Although he was still six points ahead of his main opponent, Christopher Luxon, a parallel survey indicated that the approval of his Labor Party was already below that of the National Party – the center-right association that governed the country before his victory. These results triggered rumors that she might resign, even though over the last term she had not helped build a viable successor.

“The data reflect the migration of centrist voters, who were with the labor and passed to the National Party”, says Vieira. New Zealand politics, however, does not repeat the polarization of other countries, since the exchange of party preferences takes place between two mainstream acronyms.

The ACT, more to the right, and the Green Party, more to the left, did not have great popularity shocks, and the ultra-right does not have a strong partisan expression —although it reverberates to some extent in civil society and social networks, in which the resignation de Jacinda was cited as a “victory of freedom”.

In June last year, the British newspaper The Guardian reported that threats against the prime minister had almost tripled in three years, in a reaction to vaccination campaigns.

The resignation gives Labor the opportunity to build a narrative of change ahead of the October 14 election. “She is looking at the polls and knows she must lose.

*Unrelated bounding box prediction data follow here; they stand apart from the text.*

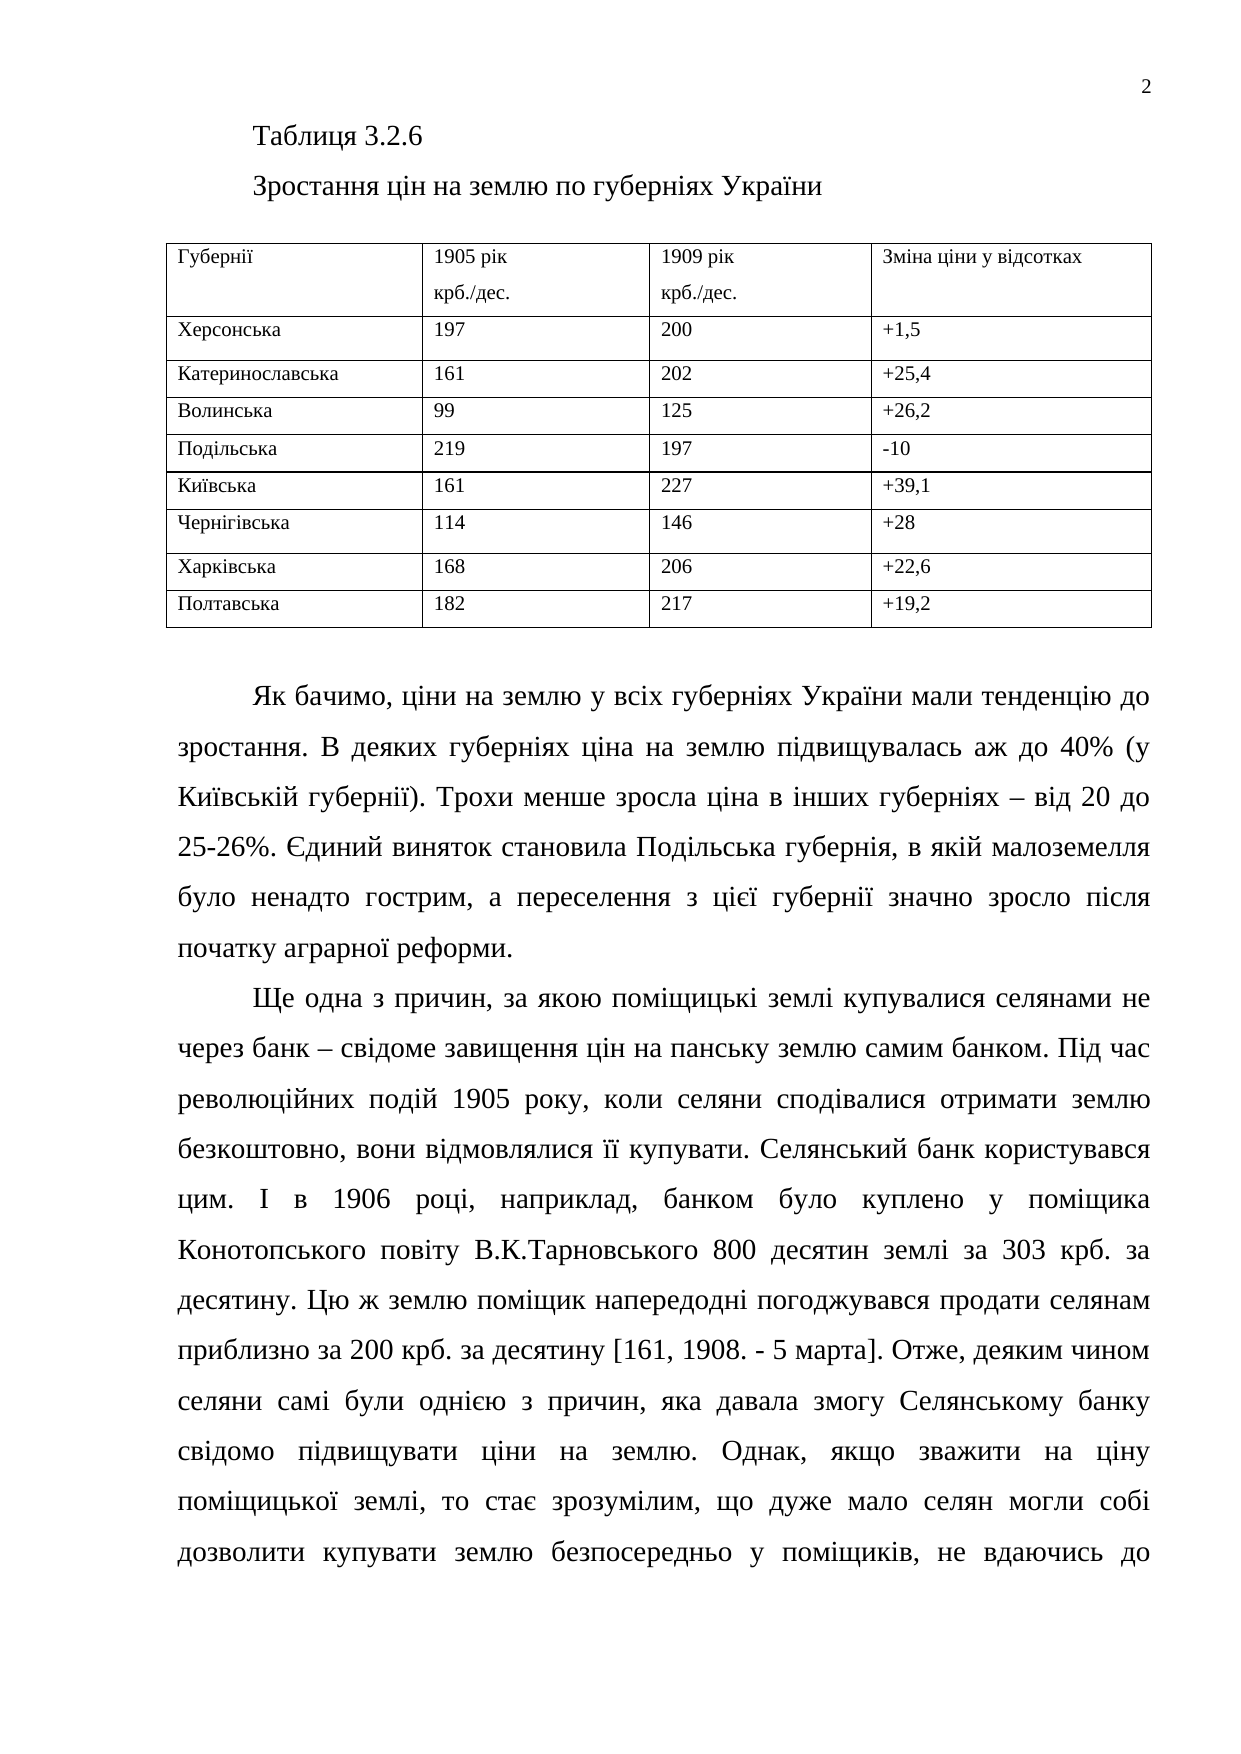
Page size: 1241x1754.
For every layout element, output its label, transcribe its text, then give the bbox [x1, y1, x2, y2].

table_header 1909 рік крб./дес. [650, 244, 871, 316]
table_cell 197 [650, 435, 871, 471]
table_cell Київська [167, 473, 422, 508]
table_cell 227 [650, 473, 871, 508]
table_cell 99 [423, 398, 649, 434]
table_cell 125 [650, 398, 871, 434]
text Таблиця 3.2.6 [177, 118, 1152, 152]
table_header 1905 рік крб./дес. [423, 244, 649, 316]
text Як бачимо, ціни на землю у всіх губерніях України мали тенденцію до зростання. В деяких губерніях ціна на землю підвищувалась аж до 40% (у Київській губернії). Трохи менше зросла ціна в інших губерніях – від 20 до 25-26%. Єдиний виняток становила Подільська губернія, в якій малоземелля було ненадто гострим, а переселення з цієї губернії значно зросло після початку аграрної реформи. [177, 678, 1152, 963]
table_cell 197 [423, 317, 649, 360]
text Зростання цін на землю по губерніях України [177, 168, 1152, 202]
table_cell Катеринославська [167, 361, 422, 397]
table_cell Чернігівська [167, 510, 422, 553]
table_cell -10 [872, 435, 1151, 471]
table_cell +25,4 [872, 361, 1151, 397]
table_cell 114 [423, 510, 649, 553]
table_header Зміна ціни у відсотках [872, 244, 1151, 316]
table_cell Полтавська [167, 591, 422, 627]
table_cell 168 [423, 554, 649, 590]
table_cell Херсонська [167, 317, 422, 360]
table_cell +26,2 [872, 398, 1151, 434]
table_cell +19,2 [872, 591, 1151, 627]
table_cell +22,6 [872, 554, 1151, 590]
table_cell 206 [650, 554, 871, 590]
table_header Губернії [167, 244, 422, 316]
table_cell +28 [872, 510, 1151, 553]
table_cell 146 [650, 510, 871, 553]
table_cell 200 [650, 317, 871, 360]
table_cell 202 [650, 361, 871, 397]
table_cell 182 [423, 591, 649, 627]
table_cell 217 [650, 591, 871, 627]
table_cell +39,1 [872, 473, 1151, 508]
table_cell Харківська [167, 554, 422, 590]
table_cell Волинська [167, 398, 422, 434]
table_cell 219 [423, 435, 649, 471]
table_cell 161 [423, 473, 649, 508]
table_cell 161 [423, 361, 649, 397]
table_cell Подільська [167, 435, 422, 471]
table_cell +1,5 [872, 317, 1151, 360]
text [177, 980, 1152, 1567]
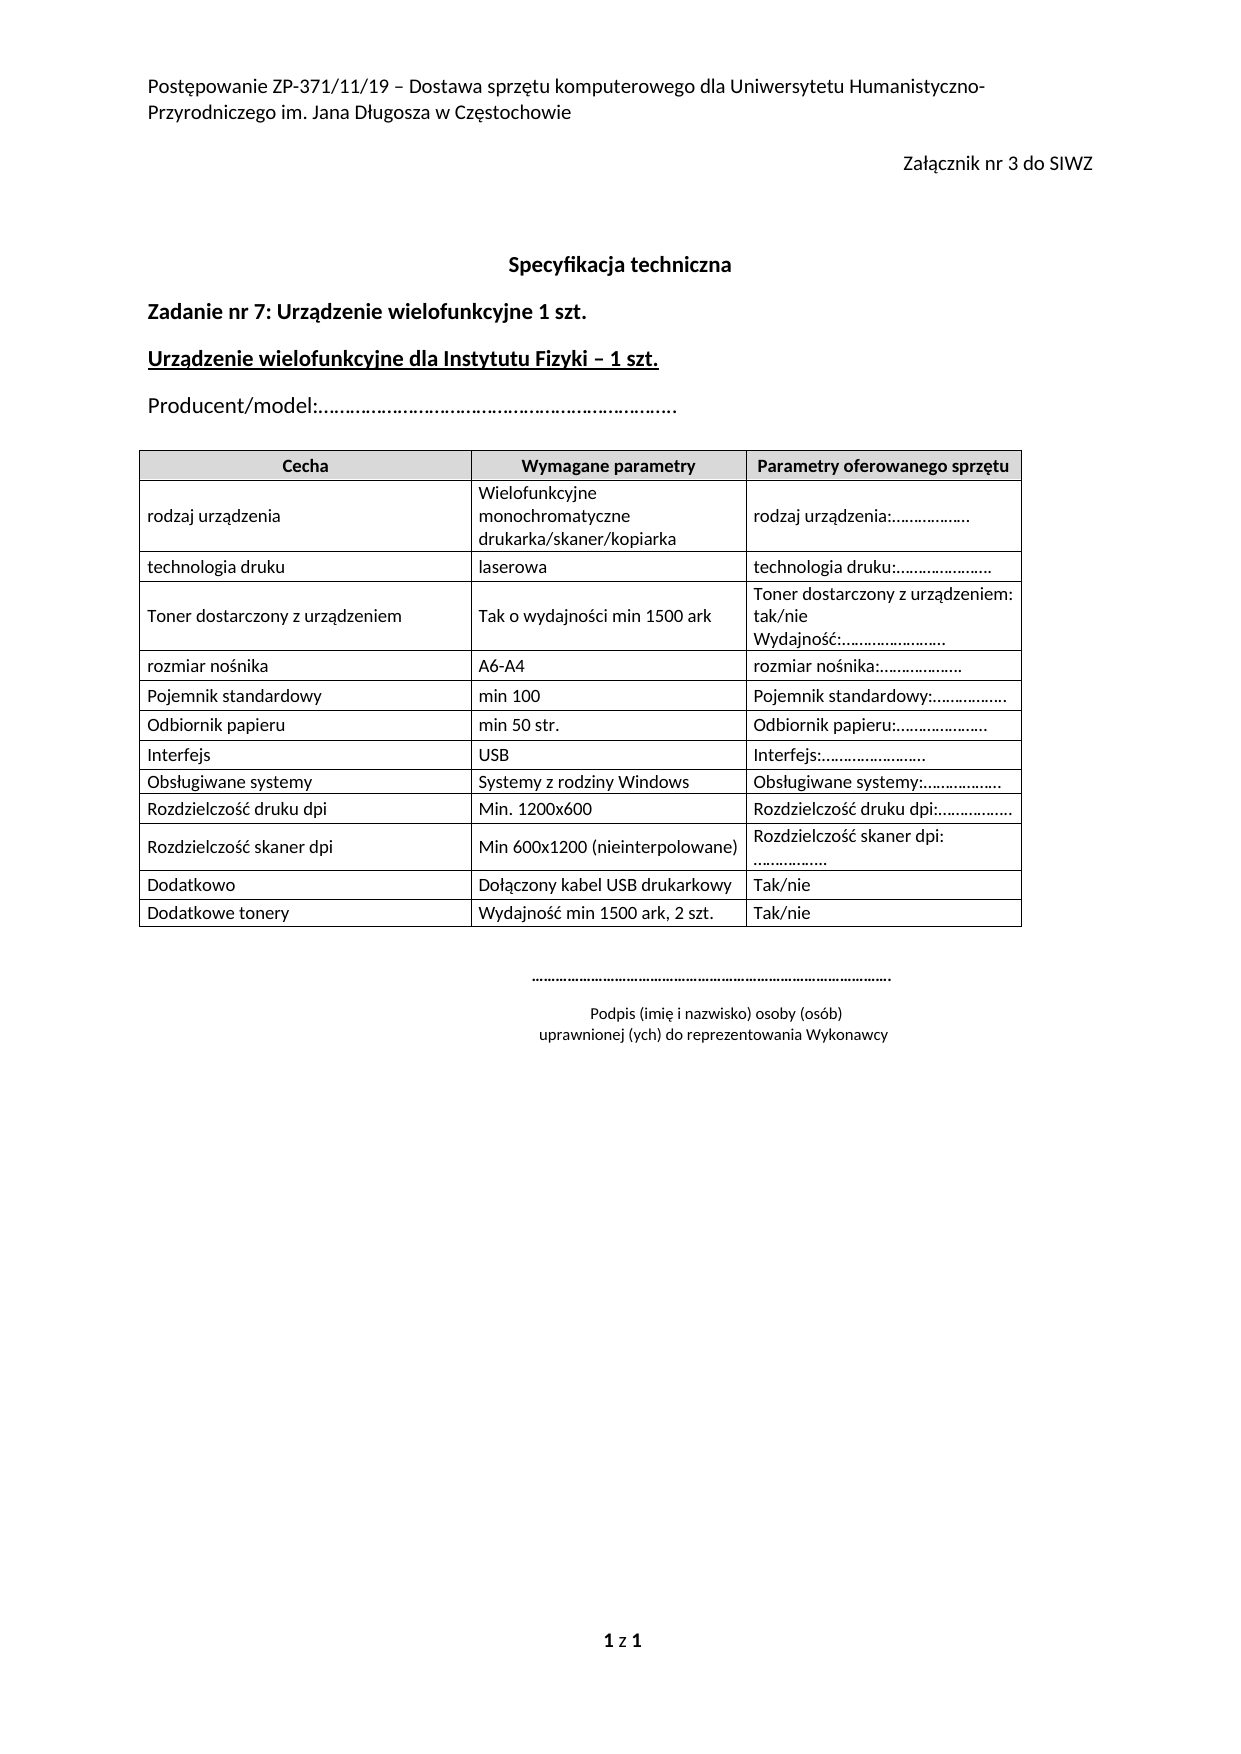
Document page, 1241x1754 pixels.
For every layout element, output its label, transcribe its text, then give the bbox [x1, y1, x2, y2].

So, she gives her successor a chance to govern for a while and build popularity to try to save the party”, says Mello. “At the same time, coming out with relatively high popularity, it has a political future — perhaps outside the country.”

In her speech, Jacinda said that she believes in Labor’s victory. Deputy Prime Minister and Finance Minister Grant Robertson has already said in a statement that he should not be the party’s candidate.